*** Opening The records ***

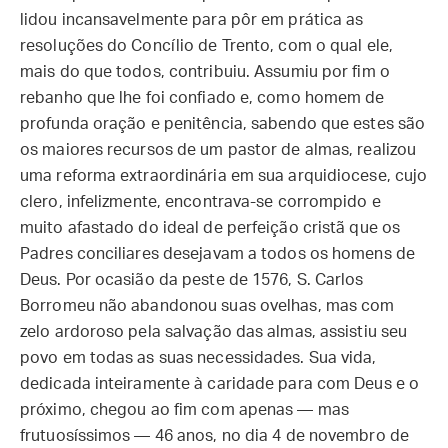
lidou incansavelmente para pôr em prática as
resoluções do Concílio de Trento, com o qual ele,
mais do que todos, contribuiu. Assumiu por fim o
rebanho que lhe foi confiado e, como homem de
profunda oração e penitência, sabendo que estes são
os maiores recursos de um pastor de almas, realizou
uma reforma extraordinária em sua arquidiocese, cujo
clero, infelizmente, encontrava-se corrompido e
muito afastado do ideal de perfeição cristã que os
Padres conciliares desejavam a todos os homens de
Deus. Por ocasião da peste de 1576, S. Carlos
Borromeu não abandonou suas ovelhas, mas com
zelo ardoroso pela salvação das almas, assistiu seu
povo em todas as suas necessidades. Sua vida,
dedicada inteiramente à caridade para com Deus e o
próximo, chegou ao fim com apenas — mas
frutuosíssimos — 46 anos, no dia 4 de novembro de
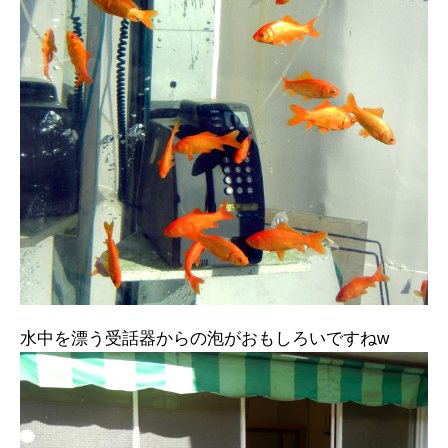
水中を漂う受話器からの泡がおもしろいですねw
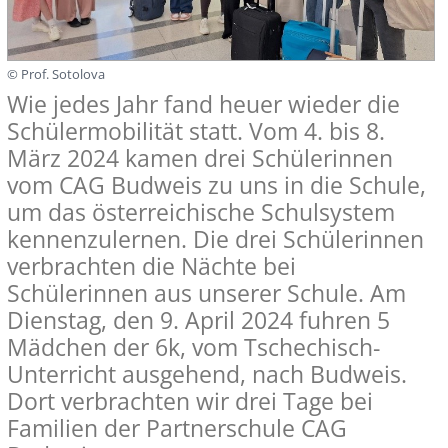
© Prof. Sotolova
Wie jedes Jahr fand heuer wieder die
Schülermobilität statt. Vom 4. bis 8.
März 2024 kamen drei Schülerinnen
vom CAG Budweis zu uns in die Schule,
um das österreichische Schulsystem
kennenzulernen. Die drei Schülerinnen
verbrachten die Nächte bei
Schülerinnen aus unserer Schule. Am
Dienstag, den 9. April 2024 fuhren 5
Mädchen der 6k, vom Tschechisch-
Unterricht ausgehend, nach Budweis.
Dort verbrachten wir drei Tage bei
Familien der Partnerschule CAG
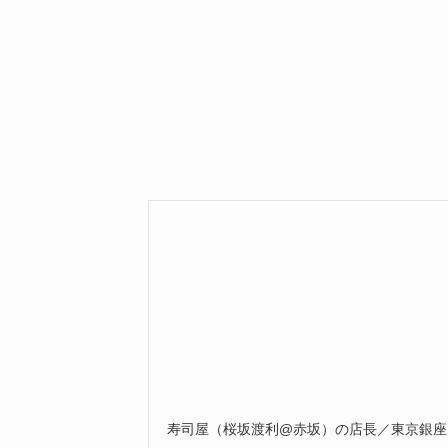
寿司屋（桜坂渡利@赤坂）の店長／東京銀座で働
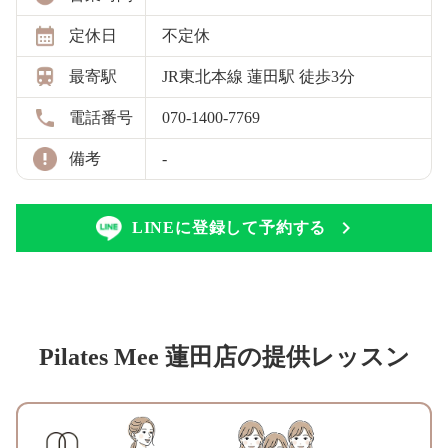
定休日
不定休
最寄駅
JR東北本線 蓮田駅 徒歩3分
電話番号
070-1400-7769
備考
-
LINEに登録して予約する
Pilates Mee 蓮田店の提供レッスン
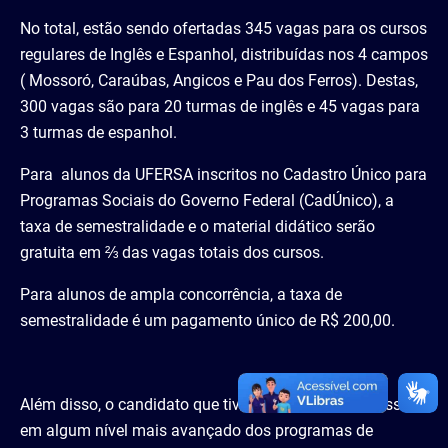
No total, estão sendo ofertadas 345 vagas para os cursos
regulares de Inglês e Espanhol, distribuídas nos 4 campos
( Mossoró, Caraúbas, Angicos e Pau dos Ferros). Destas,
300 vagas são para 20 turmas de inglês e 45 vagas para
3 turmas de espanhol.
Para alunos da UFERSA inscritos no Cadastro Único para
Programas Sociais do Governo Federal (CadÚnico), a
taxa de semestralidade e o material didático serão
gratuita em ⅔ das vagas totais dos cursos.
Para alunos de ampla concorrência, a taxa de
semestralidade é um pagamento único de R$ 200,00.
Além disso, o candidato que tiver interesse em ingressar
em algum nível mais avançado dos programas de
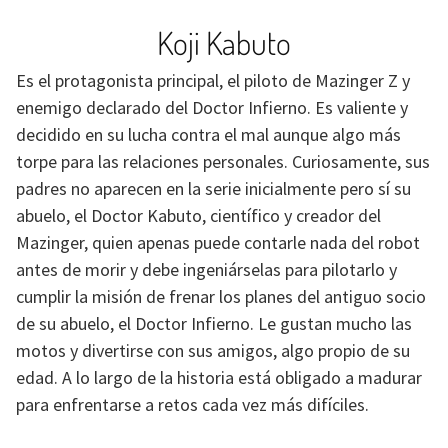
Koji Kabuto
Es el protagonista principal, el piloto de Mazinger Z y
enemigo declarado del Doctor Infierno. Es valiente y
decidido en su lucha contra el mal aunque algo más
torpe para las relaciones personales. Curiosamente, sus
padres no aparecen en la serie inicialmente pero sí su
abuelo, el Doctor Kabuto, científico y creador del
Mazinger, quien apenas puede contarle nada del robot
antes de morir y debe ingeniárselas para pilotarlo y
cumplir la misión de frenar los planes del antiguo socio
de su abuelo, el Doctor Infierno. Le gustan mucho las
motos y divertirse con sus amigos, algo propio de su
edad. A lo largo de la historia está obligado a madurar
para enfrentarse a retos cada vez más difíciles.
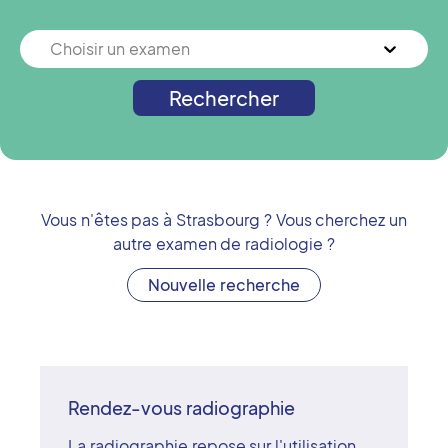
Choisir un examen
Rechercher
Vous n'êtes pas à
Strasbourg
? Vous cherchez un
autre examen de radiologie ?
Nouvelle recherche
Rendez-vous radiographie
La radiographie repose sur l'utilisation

*** Closing The records ***

Directions: Output the full listing verbatim; pictures stay out.

Problem solution:
lidou incansavelmente para pôr em prática as
resoluções do Concílio de Trento, com o qual ele,
mais do que todos, contribuiu. Assumiu por fim o
rebanho que lhe foi confiado e, como homem de
profunda oração e penitência, sabendo que estes são
os maiores recursos de um pastor de almas, realizou
uma reforma extraordinária em sua arquidiocese, cujo
clero, infelizmente, encontrava-se corrompido e
muito afastado do ideal de perfeição cristã que os
Padres conciliares desejavam a todos os homens de
Deus. Por ocasião da peste de 1576, S. Carlos
Borromeu não abandonou suas ovelhas, mas com
zelo ardoroso pela salvação das almas, assistiu seu
povo em todas as suas necessidades. Sua vida,
dedicada inteiramente à caridade para com Deus e o
próximo, chegou ao fim com apenas — mas
frutuosíssimos — 46 anos, no dia 4 de novembro de
水中を漂う受話器からの泡がおもしろいですねw
© Prof. Sotolova
Wie jedes Jahr fand heuer wieder die
Schülermobilität statt. Vom 4. bis 8.
März 2024 kamen drei Schülerinnen
vom CAG Budweis zu uns in die Schule,
um das österreichische Schulsystem
kennenzulernen. Die drei Schülerinnen
verbrachten die Nächte bei
Schülerinnen aus unserer Schule. Am
Dienstag, den 9. April 2024 fuhren 5
Mädchen der 6k, vom Tschechisch-
Unterricht ausgehend, nach Budweis.
Dort verbrachten wir drei Tage bei
Familien der Partnerschule CAG
寿司屋（桜坂渡利@赤坂）の店長／東京銀座で働
定休日
不定休
最寄駅
JR東北本線 蓮田駅 徒歩3分
電話番号
070-1400-7769
備考
-
LINEに登録して予約する
Pilates Mee 蓮田店の提供レッスン
No total, estão sendo ofertadas 345 vagas para os cursos
regulares de Inglês e Espanhol, distribuídas nos 4 campos
( Mossoró, Caraúbas, Angicos e Pau dos Ferros). Destas,
300 vagas são para 20 turmas de inglês e 45 vagas para
3 turmas de espanhol.
Para alunos da UFERSA inscritos no Cadastro Único para
Programas Sociais do Governo Federal (CadÚnico), a
taxa de semestralidade e o material didático serão
gratuita em ⅔ das vagas totais dos cursos.
Para alunos de ampla concorrência, a taxa de
semestralidade é um pagamento único de R$ 200,00.
Além disso, o candidato que tiver interesse em ingressar
em algum nível mais avançado dos programas de
Koji Kabuto
Es el protagonista principal, el piloto de Mazinger Z y
enemigo declarado del Doctor Infierno. Es valiente y
decidido en su lucha contra el mal aunque algo más
torpe para las relaciones personales. Curiosamente, sus
padres no aparecen en la serie inicialmente pero sí su
abuelo, el Doctor Kabuto, científico y creador del
Mazinger, quien apenas puede contarle nada del robot
antes de morir y debe ingeniárselas para pilotarlo y
cumplir la misión de frenar los planes del antiguo socio
de su abuelo, el Doctor Infierno. Le gustan mucho las
motos y divertirse con sus amigos, algo propio de su
edad. A lo largo de la historia está obligado a madurar
para enfrentarse a retos cada vez más difíciles.
Choisir un examen
Rechercher
Vous n'êtes pas à
Strasbourg
? Vous cherchez un
autre examen de radiologie ?
Nouvelle recherche
Rendez-vous radiographie
La radiographie repose sur l'utilisation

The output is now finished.